- _TASK BRIEF_
Format the rows below as a JSON list of strings, one string per line, starting at the line with "region: Paraiba" and ending at the line with "latitude: 44.5985", both lines included. Omit blank lines.

- _RECORDED INFORMATION_

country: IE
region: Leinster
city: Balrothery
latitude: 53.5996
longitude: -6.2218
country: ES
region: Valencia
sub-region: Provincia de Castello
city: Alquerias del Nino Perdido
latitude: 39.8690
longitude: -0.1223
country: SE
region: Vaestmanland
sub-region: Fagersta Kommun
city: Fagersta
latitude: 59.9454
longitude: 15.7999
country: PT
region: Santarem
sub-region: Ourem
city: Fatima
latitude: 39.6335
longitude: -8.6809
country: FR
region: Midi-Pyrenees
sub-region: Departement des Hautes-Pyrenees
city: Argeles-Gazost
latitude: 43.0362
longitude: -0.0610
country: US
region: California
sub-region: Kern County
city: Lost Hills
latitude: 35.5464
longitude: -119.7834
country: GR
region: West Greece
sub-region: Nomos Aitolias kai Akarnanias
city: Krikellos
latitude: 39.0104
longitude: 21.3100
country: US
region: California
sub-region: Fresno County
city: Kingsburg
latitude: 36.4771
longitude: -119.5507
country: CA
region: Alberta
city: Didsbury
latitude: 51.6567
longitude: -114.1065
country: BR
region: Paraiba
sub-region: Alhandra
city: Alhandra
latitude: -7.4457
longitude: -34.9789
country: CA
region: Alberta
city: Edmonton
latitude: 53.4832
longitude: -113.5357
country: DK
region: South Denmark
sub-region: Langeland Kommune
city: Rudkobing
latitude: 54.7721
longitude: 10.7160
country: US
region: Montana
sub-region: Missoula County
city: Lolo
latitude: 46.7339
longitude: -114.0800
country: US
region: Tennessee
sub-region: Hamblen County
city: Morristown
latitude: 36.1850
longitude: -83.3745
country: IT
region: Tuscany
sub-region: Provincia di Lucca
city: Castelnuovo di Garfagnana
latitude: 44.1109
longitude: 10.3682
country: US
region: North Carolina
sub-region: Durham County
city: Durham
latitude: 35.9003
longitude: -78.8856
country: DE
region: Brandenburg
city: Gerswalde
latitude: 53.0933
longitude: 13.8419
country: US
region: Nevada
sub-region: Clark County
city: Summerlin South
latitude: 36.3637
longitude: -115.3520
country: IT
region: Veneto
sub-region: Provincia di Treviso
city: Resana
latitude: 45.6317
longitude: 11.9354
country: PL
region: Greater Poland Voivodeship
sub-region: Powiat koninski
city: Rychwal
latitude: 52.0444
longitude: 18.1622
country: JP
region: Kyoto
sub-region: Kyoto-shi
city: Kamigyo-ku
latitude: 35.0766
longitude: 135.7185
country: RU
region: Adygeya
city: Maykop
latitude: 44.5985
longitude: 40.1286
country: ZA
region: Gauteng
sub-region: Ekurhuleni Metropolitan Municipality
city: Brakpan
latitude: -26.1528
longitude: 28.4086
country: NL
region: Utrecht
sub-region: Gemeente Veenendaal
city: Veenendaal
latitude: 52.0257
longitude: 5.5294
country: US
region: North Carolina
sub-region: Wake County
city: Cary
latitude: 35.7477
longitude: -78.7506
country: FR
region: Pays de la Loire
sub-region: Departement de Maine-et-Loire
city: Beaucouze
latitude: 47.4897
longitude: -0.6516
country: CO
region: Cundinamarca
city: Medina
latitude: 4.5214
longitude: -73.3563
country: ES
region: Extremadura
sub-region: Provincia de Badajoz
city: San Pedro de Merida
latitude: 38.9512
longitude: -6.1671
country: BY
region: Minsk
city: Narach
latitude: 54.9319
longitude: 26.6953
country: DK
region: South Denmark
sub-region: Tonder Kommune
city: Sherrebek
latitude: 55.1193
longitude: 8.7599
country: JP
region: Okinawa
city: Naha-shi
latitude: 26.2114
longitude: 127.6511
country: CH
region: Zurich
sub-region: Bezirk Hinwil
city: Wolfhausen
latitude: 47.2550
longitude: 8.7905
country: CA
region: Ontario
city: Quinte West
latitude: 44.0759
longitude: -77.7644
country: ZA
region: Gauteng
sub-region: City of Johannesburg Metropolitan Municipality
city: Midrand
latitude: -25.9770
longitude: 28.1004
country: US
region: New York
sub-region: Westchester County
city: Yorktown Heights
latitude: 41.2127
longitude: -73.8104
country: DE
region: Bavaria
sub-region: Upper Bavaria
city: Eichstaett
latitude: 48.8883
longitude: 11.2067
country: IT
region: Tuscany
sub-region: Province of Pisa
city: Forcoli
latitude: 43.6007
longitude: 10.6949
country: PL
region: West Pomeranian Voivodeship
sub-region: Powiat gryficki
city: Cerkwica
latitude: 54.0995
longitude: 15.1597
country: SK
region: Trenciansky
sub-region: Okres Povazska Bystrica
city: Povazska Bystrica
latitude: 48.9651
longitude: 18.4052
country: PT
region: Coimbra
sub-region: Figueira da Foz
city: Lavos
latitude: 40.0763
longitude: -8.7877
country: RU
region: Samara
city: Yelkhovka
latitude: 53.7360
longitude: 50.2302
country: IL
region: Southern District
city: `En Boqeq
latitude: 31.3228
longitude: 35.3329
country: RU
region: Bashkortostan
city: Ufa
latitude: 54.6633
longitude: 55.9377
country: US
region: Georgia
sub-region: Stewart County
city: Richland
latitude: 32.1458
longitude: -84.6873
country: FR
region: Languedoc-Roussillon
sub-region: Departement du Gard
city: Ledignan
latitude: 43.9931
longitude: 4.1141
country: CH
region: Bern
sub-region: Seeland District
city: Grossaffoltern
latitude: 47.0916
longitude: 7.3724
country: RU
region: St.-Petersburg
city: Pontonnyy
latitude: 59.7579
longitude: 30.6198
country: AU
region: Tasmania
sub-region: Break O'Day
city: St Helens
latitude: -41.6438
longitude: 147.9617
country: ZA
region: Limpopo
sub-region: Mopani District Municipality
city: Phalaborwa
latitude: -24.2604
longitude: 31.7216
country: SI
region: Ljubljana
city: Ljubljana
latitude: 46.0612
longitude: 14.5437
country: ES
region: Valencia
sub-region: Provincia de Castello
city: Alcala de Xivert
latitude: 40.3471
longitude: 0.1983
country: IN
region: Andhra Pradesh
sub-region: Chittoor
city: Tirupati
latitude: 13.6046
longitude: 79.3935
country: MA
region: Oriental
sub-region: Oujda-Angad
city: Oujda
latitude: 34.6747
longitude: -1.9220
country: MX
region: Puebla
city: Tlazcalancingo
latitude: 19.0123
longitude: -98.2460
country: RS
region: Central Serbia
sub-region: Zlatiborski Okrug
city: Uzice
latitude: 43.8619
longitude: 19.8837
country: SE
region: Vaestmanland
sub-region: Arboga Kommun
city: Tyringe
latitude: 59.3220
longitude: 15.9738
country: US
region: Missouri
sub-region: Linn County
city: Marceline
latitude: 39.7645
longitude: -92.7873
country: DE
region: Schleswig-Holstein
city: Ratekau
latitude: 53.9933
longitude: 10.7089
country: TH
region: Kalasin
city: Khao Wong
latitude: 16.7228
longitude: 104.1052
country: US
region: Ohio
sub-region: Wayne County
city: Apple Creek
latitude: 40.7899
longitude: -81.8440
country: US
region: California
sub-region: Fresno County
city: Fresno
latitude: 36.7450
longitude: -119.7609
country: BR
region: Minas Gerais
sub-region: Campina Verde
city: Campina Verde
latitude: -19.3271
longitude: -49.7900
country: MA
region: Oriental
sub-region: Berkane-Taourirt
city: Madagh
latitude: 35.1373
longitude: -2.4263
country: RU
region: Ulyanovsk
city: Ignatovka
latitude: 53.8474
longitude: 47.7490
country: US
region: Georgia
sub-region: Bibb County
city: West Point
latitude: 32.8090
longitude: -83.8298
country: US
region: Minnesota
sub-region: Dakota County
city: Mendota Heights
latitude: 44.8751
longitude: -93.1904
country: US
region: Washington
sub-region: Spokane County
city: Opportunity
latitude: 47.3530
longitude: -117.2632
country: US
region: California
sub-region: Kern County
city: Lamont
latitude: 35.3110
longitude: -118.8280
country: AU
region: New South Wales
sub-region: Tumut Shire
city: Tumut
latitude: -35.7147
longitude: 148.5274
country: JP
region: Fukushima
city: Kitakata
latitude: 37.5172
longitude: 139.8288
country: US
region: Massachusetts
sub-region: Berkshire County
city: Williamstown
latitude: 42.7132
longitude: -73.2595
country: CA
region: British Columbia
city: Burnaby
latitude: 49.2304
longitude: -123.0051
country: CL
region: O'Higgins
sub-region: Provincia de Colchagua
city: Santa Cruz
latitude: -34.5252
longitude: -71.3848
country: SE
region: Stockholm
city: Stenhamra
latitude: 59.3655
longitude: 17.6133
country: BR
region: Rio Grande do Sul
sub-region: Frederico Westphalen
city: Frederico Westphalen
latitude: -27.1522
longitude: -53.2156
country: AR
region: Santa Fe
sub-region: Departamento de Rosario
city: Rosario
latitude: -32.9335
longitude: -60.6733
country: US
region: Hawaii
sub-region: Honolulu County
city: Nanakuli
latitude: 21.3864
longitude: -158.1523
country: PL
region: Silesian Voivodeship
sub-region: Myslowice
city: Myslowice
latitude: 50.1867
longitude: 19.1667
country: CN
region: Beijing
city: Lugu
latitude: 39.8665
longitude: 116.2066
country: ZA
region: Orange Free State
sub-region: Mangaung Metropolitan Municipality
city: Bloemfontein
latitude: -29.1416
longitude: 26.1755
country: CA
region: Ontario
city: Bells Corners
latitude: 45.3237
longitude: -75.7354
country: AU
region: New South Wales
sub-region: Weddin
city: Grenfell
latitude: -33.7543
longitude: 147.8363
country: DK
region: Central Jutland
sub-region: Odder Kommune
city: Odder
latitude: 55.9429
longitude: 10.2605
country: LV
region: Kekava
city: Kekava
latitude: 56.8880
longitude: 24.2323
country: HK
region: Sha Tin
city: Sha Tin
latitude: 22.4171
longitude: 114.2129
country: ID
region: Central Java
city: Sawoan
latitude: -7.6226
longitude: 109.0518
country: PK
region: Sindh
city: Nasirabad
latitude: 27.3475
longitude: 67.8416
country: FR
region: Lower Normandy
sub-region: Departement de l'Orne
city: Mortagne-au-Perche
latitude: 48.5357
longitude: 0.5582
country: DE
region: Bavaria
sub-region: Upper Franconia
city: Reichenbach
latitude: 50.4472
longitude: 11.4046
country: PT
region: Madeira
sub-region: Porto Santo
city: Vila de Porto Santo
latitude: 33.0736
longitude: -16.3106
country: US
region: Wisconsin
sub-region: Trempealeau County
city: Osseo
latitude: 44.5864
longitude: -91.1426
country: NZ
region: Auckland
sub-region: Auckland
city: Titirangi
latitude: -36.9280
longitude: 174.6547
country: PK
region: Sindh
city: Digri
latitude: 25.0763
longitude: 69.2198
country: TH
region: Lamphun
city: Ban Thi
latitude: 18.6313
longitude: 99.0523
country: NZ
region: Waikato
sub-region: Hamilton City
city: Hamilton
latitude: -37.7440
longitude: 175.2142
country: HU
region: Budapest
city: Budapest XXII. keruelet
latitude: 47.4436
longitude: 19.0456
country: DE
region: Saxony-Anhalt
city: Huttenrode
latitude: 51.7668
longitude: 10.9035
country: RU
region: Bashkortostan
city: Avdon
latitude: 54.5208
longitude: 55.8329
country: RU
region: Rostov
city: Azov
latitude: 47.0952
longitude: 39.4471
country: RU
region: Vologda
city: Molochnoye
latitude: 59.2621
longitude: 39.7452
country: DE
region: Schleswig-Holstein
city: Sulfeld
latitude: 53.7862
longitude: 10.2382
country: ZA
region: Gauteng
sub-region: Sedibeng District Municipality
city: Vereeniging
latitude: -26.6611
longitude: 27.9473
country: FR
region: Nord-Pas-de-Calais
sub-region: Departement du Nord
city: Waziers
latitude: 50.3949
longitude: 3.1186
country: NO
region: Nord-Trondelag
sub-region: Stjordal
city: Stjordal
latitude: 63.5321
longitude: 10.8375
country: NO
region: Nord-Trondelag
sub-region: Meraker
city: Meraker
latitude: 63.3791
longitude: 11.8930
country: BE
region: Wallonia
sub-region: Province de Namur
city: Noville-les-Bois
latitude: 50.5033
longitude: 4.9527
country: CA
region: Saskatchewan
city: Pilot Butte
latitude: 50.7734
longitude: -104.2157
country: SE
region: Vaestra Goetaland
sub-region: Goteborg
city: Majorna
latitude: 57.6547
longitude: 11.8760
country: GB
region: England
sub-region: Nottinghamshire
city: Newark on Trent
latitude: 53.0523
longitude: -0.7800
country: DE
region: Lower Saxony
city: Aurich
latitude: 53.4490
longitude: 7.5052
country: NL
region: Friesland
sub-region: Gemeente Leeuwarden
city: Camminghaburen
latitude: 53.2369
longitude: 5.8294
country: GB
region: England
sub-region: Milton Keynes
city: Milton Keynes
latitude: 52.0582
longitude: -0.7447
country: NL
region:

- _SOLUTION_
[
  "region: Paraiba",
  "sub-region: Alhandra",
  "city: Alhandra",
  "latitude: -7.4457",
  "longitude: -34.9789",
  "country: CA",
  "region: Alberta",
  "city: Edmonton",
  "latitude: 53.4832",
  "longitude: -113.5357",
  "country: DK",
  "region: South Denmark",
  "sub-region: Langeland Kommune",
  "city: Rudkobing",
  "latitude: 54.7721",
  "longitude: 10.7160",
  "country: US",
  "region: Montana",
  "sub-region: Missoula County",
  "city: Lolo",
  "latitude: 46.7339",
  "longitude: -114.0800",
  "country: US",
  "region: Tennessee",
  "sub-region: Hamblen County",
  "city: Morristown",
  "latitude: 36.1850",
  "longitude: -83.3745",
  "country: IT",
  "region: Tuscany",
  "sub-region: Provincia di Lucca",
  "city: Castelnuovo di Garfagnana",
  "latitude: 44.1109",
  "longitude: 10.3682",
  "country: US",
  "region: North Carolina",
  "sub-region: Durham County",
  "city: Durham",
  "latitude: 35.9003",
  "longitude: -78.8856",
  "country: DE",
  "region: Brandenburg",
  "city: Gerswalde",
  "latitude: 53.0933",
  "longitude: 13.8419",
  "country: US",
  "region: Nevada",
  "sub-region: Clark County",
  "city: Summerlin South",
  "latitude: 36.3637",
  "longitude: -115.3520",
  "country: IT",
  "region: Veneto",
  "sub-region: Provincia di Treviso",
  "city: Resana",
  "latitude: 45.6317",
  "longitude: 11.9354",
  "country: PL",
  "region: Greater Poland Voivodeship",
  "sub-region: Powiat koninski",
  "city: Rychwal",
  "latitude: 52.0444",
  "longitude: 18.1622",
  "country: JP",
  "region: Kyoto",
  "sub-region: Kyoto-shi",
  "city: Kamigyo-ku",
  "latitude: 35.0766",
  "longitude: 135.7185",
  "country: RU",
  "region: Adygeya",
  "city: Maykop",
  "latitude: 44.5985"
]